> [TASK DIRECTIONS]
With the exception of the pictures, write out the data below precisely.

[Opening PROVIDED DATA section]

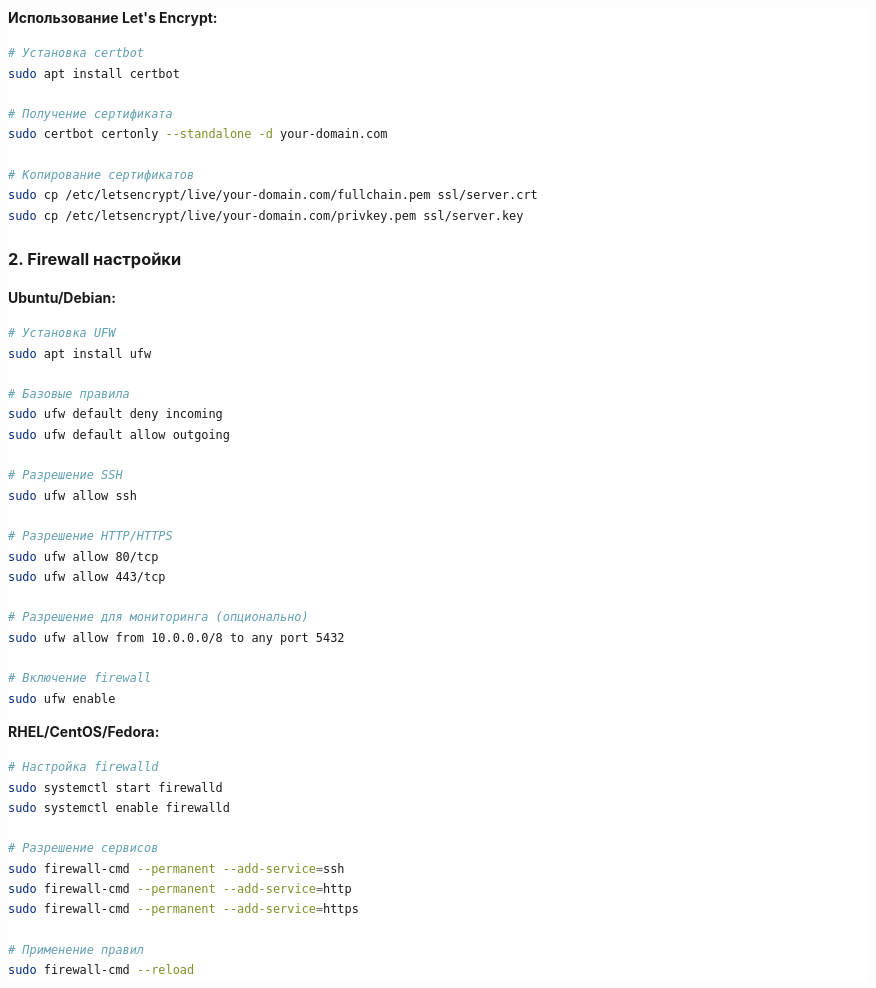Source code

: **Использование Let's Encrypt:**
```bash
# Установка certbot
sudo apt install certbot

# Получение сертификата
sudo certbot certonly --standalone -d your-domain.com

# Копирование сертификатов
sudo cp /etc/letsencrypt/live/your-domain.com/fullchain.pem ssl/server.crt
sudo cp /etc/letsencrypt/live/your-domain.com/privkey.pem ssl/server.key
```

### 2. Firewall настройки

**Ubuntu/Debian:**
```bash
# Установка UFW
sudo apt install ufw

# Базовые правила
sudo ufw default deny incoming
sudo ufw default allow outgoing

# Разрешение SSH
sudo ufw allow ssh

# Разрешение HTTP/HTTPS
sudo ufw allow 80/tcp
sudo ufw allow 443/tcp

# Разрешение для мониторинга (опционально)
sudo ufw allow from 10.0.0.0/8 to any port 5432

# Включение firewall
sudo ufw enable
```

**RHEL/CentOS/Fedora:**
```bash
# Настройка firewalld
sudo systemctl start firewalld
sudo systemctl enable firewalld

# Разрешение сервисов
sudo firewall-cmd --permanent --add-service=ssh
sudo firewall-cmd --permanent --add-service=http
sudo firewall-cmd --permanent --add-service=https

# Применение правил
sudo firewall-cmd --reload
```
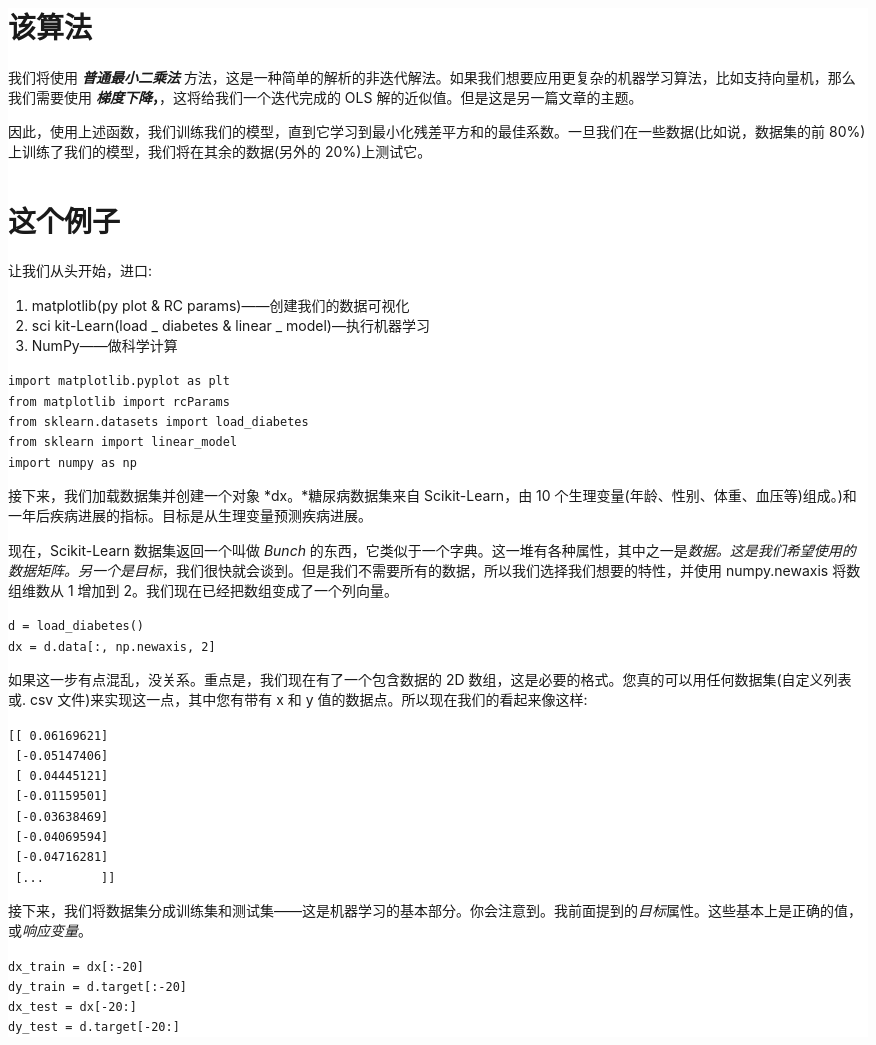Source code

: # 该算法

我们将使用 ***普通最小二乘法*** 方法，这是一种简单的解析的非迭代解法。如果我们想要应用更复杂的机器学习算法，比如支持向量机，那么我们需要使用 ***梯度下降*，**，这将给我们一个迭代完成的 OLS 解的近似值。但是这是另一篇文章的主题。

因此，使用上述函数，我们训练我们的模型，直到它学习到最小化残差平方和的最佳系数。一旦我们在一些数据(比如说，数据集的前 80%)上训练了我们的模型，我们将在其余的数据(另外的 20%)上测试它。

# 这个例子

让我们从头开始，进口:

1.  matplotlib(py plot & RC params)——创建我们的数据可视化
2.  sci kit-Learn(load _ diabetes & linear _ model)—执行机器学习
3.  NumPy——做科学计算

```
import matplotlib.pyplot as plt
from matplotlib import rcParams
from sklearn.datasets import load_diabetes
from sklearn import linear_model
import numpy as np
```

接下来，我们加载数据集并创建一个对象 *dx。*糖尿病数据集来自 Scikit-Learn，由 10 个生理变量(年龄、性别、体重、血压等)组成。)和一年后疾病进展的指标。目标是从生理变量预测疾病进展。

现在，Scikit-Learn 数据集返回一个叫做 *Bunch* 的东西，它类似于一个字典。这一堆有各种属性，其中之一是*数据。*这是我们希望使用的数据矩阵。另一个是*目标*，我们很快就会谈到。但是我们不需要所有的数据，所以我们选择我们想要的特性，并使用 numpy.newaxis 将数组维数从 1 增加到 2。我们现在已经把数组变成了一个列向量。

```
d =​ ​load_diabetes​()
dx = d.data[:, np.newaxis, 2]
```

如果这一步有点混乱，没关系。重点是，我们现在有了一个包含数据的 2D 数组，这是必要的格式。您真的可以用任何数据集(自定义列表或. csv 文件)来实现这一点，其中您有带有 x 和 y 值的数据点。所以现在我们的看起来像这样:

```
[[ 0.06169621]
 [-0.05147406]
 [ 0.04445121]
 [-0.01159501]
 [-0.03638469]
 [-0.04069594]
 [-0.04716281]
 [...        ]]
```

接下来，我们将数据集分成训练集和测试集——这是机器学习的基本部分。你会注意到。我前面提到的*目标*属性。这些基本上是正确的值，或*响应变量*。

```
dx_train = dx[:-20]
dy_train = d.target[:-20]
dx_test = dx[-20:]
dy_test = d.target[-20:]
```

[Closing PROVIDED DATA section]

> [COMPLETED TASK]
Source code

: **Использование Let's Encrypt:**
```bash
# Установка certbot
sudo apt install certbot

# Получение сертификата
sudo certbot certonly --standalone -d your-domain.com

# Копирование сертификатов
sudo cp /etc/letsencrypt/live/your-domain.com/fullchain.pem ssl/server.crt
sudo cp /etc/letsencrypt/live/your-domain.com/privkey.pem ssl/server.key
```

### 2. Firewall настройки

**Ubuntu/Debian:**
```bash
# Установка UFW
sudo apt install ufw

# Базовые правила
sudo ufw default deny incoming
sudo ufw default allow outgoing

# Разрешение SSH
sudo ufw allow ssh

# Разрешение HTTP/HTTPS
sudo ufw allow 80/tcp
sudo ufw allow 443/tcp

# Разрешение для мониторинга (опционально)
sudo ufw allow from 10.0.0.0/8 to any port 5432

# Включение firewall
sudo ufw enable
```

**RHEL/CentOS/Fedora:**
```bash
# Настройка firewalld
sudo systemctl start firewalld
sudo systemctl enable firewalld

# Разрешение сервисов
sudo firewall-cmd --permanent --add-service=ssh
sudo firewall-cmd --permanent --add-service=http
sudo firewall-cmd --permanent --add-service=https

# Применение правил
sudo firewall-cmd --reload
```
Source code

: # 该算法

我们将使用 ***普通最小二乘法*** 方法，这是一种简单的解析的非迭代解法。如果我们想要应用更复杂的机器学习算法，比如支持向量机，那么我们需要使用 ***梯度下降*，**，这将给我们一个迭代完成的 OLS 解的近似值。但是这是另一篇文章的主题。

因此，使用上述函数，我们训练我们的模型，直到它学习到最小化残差平方和的最佳系数。一旦我们在一些数据(比如说，数据集的前 80%)上训练了我们的模型，我们将在其余的数据(另外的 20%)上测试它。

# 这个例子

让我们从头开始，进口:

1.  matplotlib(py plot & RC params)——创建我们的数据可视化
2.  sci kit-Learn(load _ diabetes & linear _ model)—执行机器学习
3.  NumPy——做科学计算

```
import matplotlib.pyplot as plt
from matplotlib import rcParams
from sklearn.datasets import load_diabetes
from sklearn import linear_model
import numpy as np
```

接下来，我们加载数据集并创建一个对象 *dx。*糖尿病数据集来自 Scikit-Learn，由 10 个生理变量(年龄、性别、体重、血压等)组成。)和一年后疾病进展的指标。目标是从生理变量预测疾病进展。

现在，Scikit-Learn 数据集返回一个叫做 *Bunch* 的东西，它类似于一个字典。这一堆有各种属性，其中之一是*数据。*这是我们希望使用的数据矩阵。另一个是*目标*，我们很快就会谈到。但是我们不需要所有的数据，所以我们选择我们想要的特性，并使用 numpy.newaxis 将数组维数从 1 增加到 2。我们现在已经把数组变成了一个列向量。

```
d =​ ​load_diabetes​()
dx = d.data[:, np.newaxis, 2]
```

如果这一步有点混乱，没关系。重点是，我们现在有了一个包含数据的 2D 数组，这是必要的格式。您真的可以用任何数据集(自定义列表或. csv 文件)来实现这一点，其中您有带有 x 和 y 值的数据点。所以现在我们的看起来像这样:

```
[[ 0.06169621]
 [-0.05147406]
 [ 0.04445121]
 [-0.01159501]
 [-0.03638469]
 [-0.04069594]
 [-0.04716281]
 [...        ]]
```

接下来，我们将数据集分成训练集和测试集——这是机器学习的基本部分。你会注意到。我前面提到的*目标*属性。这些基本上是正确的值，或*响应变量*。

```
dx_train = dx[:-20]
dy_train = d.target[:-20]
dx_test = dx[-20:]
dy_test = d.target[-20:]
```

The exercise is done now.